Не сомневаюсь, что будь у вас возможность расширить рамки панорамы до размеров вселенной, начертать в бесконечном масштабе реальных пространства и времени её точное и безбрежное отображение, то вам удалось бы создать задуманное издевательское произведение: но только при этом условии.

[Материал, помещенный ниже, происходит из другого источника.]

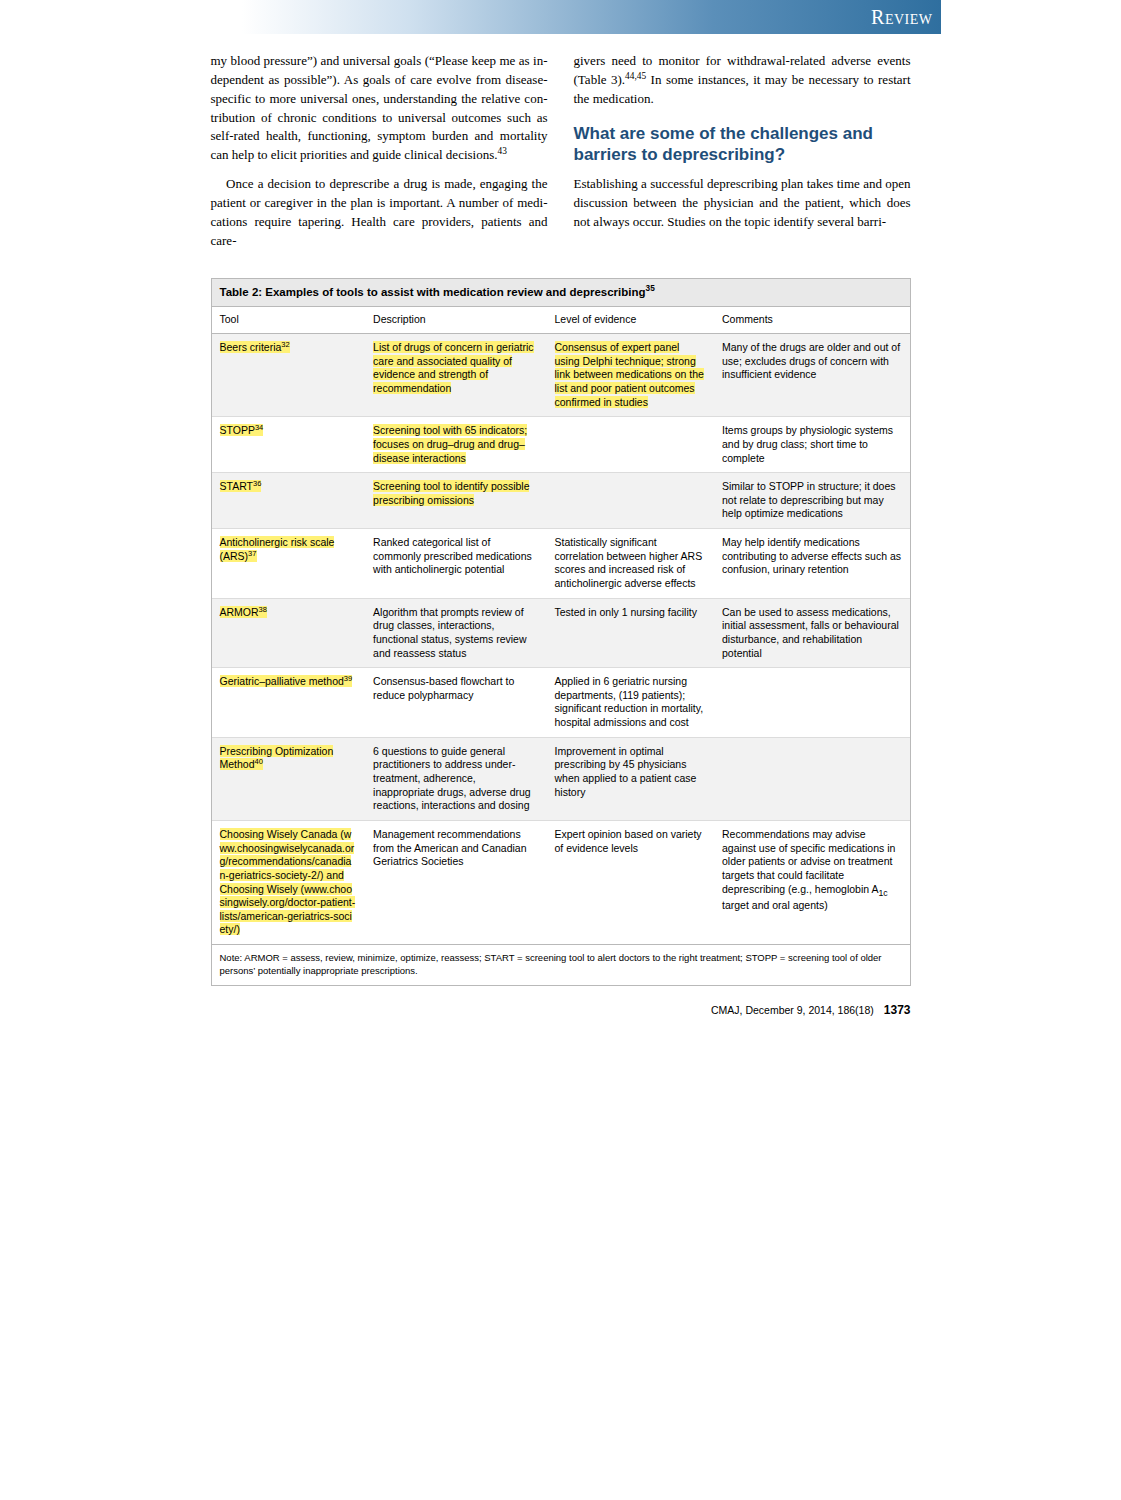Review
my blood pressure”) and universal goals (“Please keep me as independent as possible”). As goals of care evolve from disease-specific to more universal ones, understanding the relative contribution of chronic conditions to universal outcomes such as self-rated health, functioning, symptom burden and mortality can help to elicit priorities and guide clinical decisions.43
Once a decision to deprescribe a drug is made, engaging the patient or caregiver in the plan is important. A number of medications require tapering. Health care providers, patients and care-
givers need to monitor for withdrawal-related adverse events (Table 3).44,45 In some instances, it may be necessary to restart the medication.
What are some of the challenges and barriers to deprescribing?
Establishing a successful deprescribing plan takes time and open discussion between the physician and the patient, which does not always occur. Studies on the topic identify several barri-
Table 2: Examples of tools to assist with medication review and deprescribing 35
| Tool | Description | Level of evidence | Comments |
| --- | --- | --- | --- |
| Beers criteria 32 | List of drugs of concern in geriatric care and associated quality of evidence and strength of recommendation | Consensus of expert panel using Delphi technique; strong link between medications on the list and poor patient outcomes confirmed in studies | Many of the drugs are older and out of use; excludes drugs of concern with insufficient evidence |
| STOPP 34 | Screening tool with 65 indicators; focuses on drug–drug and drug–disease interactions | | Items groups by physiologic systems and by drug class; short time to complete |
| START 36 | Screening tool to identify possible prescribing omissions | | Similar to STOPP in structure; it does not relate to deprescribing but may help optimize medications |
| Anticholinergic risk scale (ARS) 37 | Ranked categorical list of commonly prescribed medications with anticholinergic potential | Statistically significant correlation between higher ARS scores and increased risk of anticholinergic adverse effects | May help identify medications contributing to adverse effects such as confusion, urinary retention |
| ARMOR 38 | Algorithm that prompts review of drug classes, interactions, functional status, systems review and reassess status | Tested in only 1 nursing facility | Can be used to assess medications, initial assessment, falls or behavioural disturbance, and rehabilitation potential |
| Geriatric–palliative method 39 | Consensus-based flowchart to reduce polypharmacy | Applied in 6 geriatric nursing departments, (119 patients); significant reduction in mortality, hospital admissions and cost | |
| Prescribing Optimization Method 40 | 6 questions to guide general practitioners to address under-treatment, adherence, inappropriate drugs, adverse drug reactions, interactions and dosing | Improvement in optimal prescribing by 45 physicians when applied to a patient case history | |
| Choosing Wisely Canada ( www.choosingwiselycanada.org/recommendations/canadian-geriatrics-society-2/ ) and Choosing Wisely ( www.choosingwisely.org/doctor-patient-lists/american-geriatrics-society/ ) | Management recommendations from the American and Canadian Geriatrics Societies | Expert opinion based on variety of evidence levels | Recommendations may advise against use of specific medications in older patients or advise on treatment targets that could facilitate deprescribing (e.g., hemoglobin A 1c target and oral agents) |
Note: ARMOR = assess, review, minimize, optimize, reassess; START = screening tool to alert doctors to the right treatment; STOPP = screening tool of older persons’ potentially inappropriate prescriptions.
CMAJ, December 9, 2014, 186(18)1373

Вы выбираете из изображаемой картины фрагменты, соотнося их с вашим суженным горизонтом и ограниченной перспективой, и из вашего конечного мира во все стороны выбивается сорная бесконечность; вы и есть акварелист: фиксируете на бумаге именно эту деревенскую колокольню, тень этой группы деревьев длиной столько-то сантиметров ровно без десяти четыре, эту корову с вытянутой шеей, прозванную Рузеттой и появившуюся из капли сепии, – всё это называется «Нормандский пейзаж» и этим названием возводится в ранг, отнятый у универсума; вырвавшись из тесного пространства картины, преодолев границы времени, которое показывают часы на колокольне, много позже, чем живодёр измельчит, истолчёт и растворит, превратив в столярный клей или в пищевой желатин её рога и копыта, долго ещё (но не бесконечно) будет звучать вдохновенное мычание Рузетты.
Представьте, Кретей, что на следующий день художник перенесёт свой мольберт и принадлежности для пикника; с непостоянством, свойственным реалисту, подчиняясь неумолимому разнообразию, он изобразит ещё тысячи коров и колоколен и к концу жизни даже сумеет добиться довольно близкого сходства. Вы же дали клятву верности неповторимому и вечному – и вы смиритесь с этим триумфом множества?

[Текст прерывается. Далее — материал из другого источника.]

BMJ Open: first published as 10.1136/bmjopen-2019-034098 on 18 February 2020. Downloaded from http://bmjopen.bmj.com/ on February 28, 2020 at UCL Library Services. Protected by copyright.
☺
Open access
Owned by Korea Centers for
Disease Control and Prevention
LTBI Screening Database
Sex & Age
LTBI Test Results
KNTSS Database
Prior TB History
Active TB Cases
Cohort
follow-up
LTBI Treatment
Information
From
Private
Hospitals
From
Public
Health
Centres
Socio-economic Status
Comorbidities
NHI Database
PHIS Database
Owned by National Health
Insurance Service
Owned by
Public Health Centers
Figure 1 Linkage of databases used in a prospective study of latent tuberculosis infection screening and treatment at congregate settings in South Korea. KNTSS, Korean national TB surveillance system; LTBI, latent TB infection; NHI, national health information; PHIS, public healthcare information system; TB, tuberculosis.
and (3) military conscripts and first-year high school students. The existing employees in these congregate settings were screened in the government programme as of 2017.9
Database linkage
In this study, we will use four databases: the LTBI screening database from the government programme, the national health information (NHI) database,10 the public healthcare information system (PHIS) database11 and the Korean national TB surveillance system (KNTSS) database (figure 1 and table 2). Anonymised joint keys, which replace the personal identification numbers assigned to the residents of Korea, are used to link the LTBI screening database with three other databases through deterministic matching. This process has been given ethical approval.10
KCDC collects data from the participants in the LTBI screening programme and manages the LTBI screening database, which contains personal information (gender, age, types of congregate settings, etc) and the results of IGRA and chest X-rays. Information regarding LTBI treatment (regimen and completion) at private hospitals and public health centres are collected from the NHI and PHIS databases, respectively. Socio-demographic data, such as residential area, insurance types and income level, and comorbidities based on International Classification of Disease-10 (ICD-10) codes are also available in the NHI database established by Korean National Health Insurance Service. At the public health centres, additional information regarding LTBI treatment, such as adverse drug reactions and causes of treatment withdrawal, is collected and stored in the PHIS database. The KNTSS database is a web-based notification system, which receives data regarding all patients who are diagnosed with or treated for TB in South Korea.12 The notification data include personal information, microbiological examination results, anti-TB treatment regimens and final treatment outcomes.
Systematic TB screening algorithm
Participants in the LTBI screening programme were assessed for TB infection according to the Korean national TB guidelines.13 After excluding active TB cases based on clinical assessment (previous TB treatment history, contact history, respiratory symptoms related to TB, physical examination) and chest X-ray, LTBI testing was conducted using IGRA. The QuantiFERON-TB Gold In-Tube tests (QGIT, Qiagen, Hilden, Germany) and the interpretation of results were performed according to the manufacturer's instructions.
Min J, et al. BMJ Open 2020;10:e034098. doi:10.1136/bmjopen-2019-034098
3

Пройдёт время, которое вам больше не дано очертить и измерить, и на кончике вашего пера станет возникать только то, что послужит созданию мира, где могли бы свободно жить и дышать ваши вымышленные герои; но разве это самое время, вырвавшись на свободу и хлынув на ваши страницы со всей необузданностью своего парадоксального и неизмеримого существа, не растреплет, не ослабит узел, тонко свитый воображением, не порвёт связи, сплетённые рассудком, не обесцветит и не заставит увянуть метафоры? Решитесь ли вы, Кретей, во имя хронологи заполнить счастливые лакуны памяти, выправить по законам логики и причинности иллюзорные цепочки и поэтические нагромождения творящего вымысла, обрисовать чёткой линией контуры, которые память намеренно изображает полупрозрачными и размытыми в некоторых особо близких к жизни частях картины? Соотнесёте ли вы число своих страниц с количеством дней в оборванном некогда календаре, если само время, затеряв листки в безучастном прошлом, лишило их ничтожного правдоподобия?
Я говорю с вами, а вы отворачиваетесь, склоняетесь над рукописью и нетерпеливо покусываете колпачок ручки.
2
На четырёх листах прекрасной крафтовой бумаги с синьковым отливом, которую Сенатрисе не приходилось держать в руках после Большой смуты, были строки, оставленные размашистым уверенным почерком с резким наклоном вправо, и подпись: «Ваша любезная покойница».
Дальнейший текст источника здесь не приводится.